Selection criteria: 

Randomised controlled trials (RCTs) comparing SLT (a formal intervention that aims to improve language and communication abilities, activity and participation) versus no SLT; social support or stimulation (an intervention that provides social support and communication stimulation but does not include targeted therapeutic interventions); or another SLT intervention (differing in duration, intensity, frequency, intervention methodology or theoretical approach).
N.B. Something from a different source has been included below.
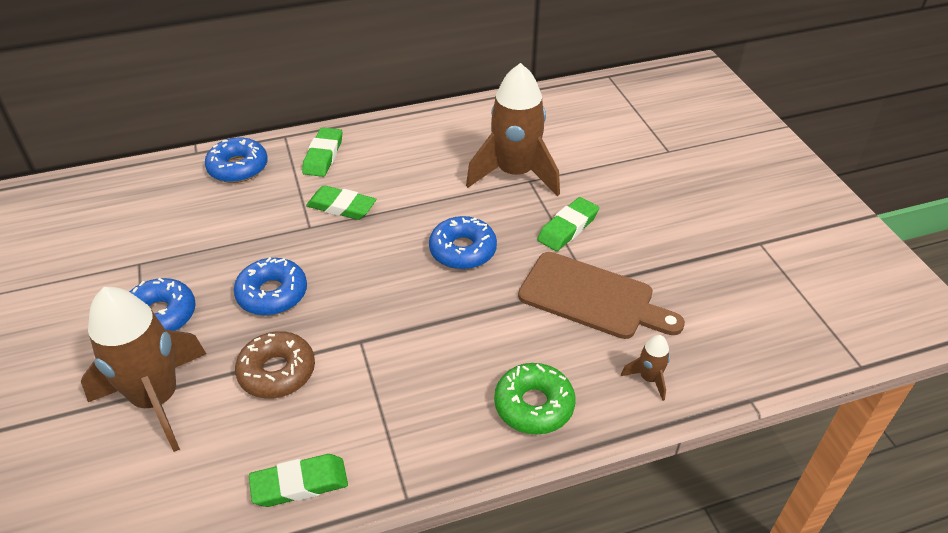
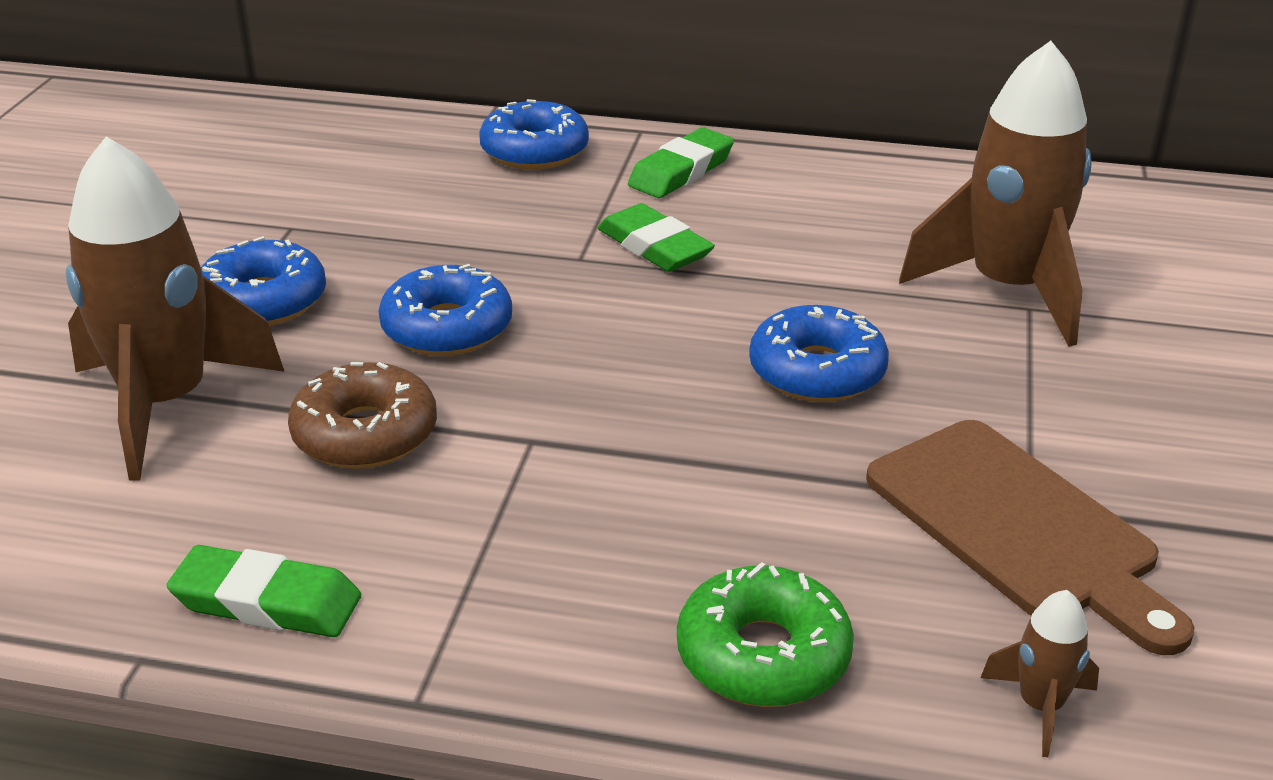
camera: 30 degrees right, 10 degrees down
(568, 228) = (1052, 401): green eraser -> none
Data collection and analysis: 

We independently extracted the data and assessed the quality of included trials. We sought missing data from investigators.

Main results: 

We included 57 RCTs (74 randomised comparisons) involving 3002 participants in this review (some appearing in more than one comparison). Twenty-seven randomised comparisons (1620 participants) assessed SLT versus no SLT; SLT resulted in clinically and statistically significant benefits to patients' functional communication (standardised mean difference (SMD) 0.28, 95% confidence interval (CI) 0.06 to 0.49, P = 0.01), reading, writing, and expressive language, but (based on smaller numbers) benefits were not evident at follow-up. Nine randomised comparisons (447 participants) assessed SLT with social support and stimulation; meta-analyses found no evidence of a difference in functional communication, but more participants withdrew from social support interventions than SLT. Thirty-eight randomised comparisons (1242 participants) assessed two approaches to SLT. Functional communication was significantly better in people with aphasia that received therapy at a high intensity, high dose, or over a long duration compared to those that received therapy at a lower intensity, lower dose, or over a shorter period of time. The benefits of a high intensity or a high dose of SLT were confounded by a significantly higher dropout rate in these intervention groups. Generally, trials randomised small numbers of participants across a range of characteristics (age, time since stroke, and severity profiles), interventions, and outcomes.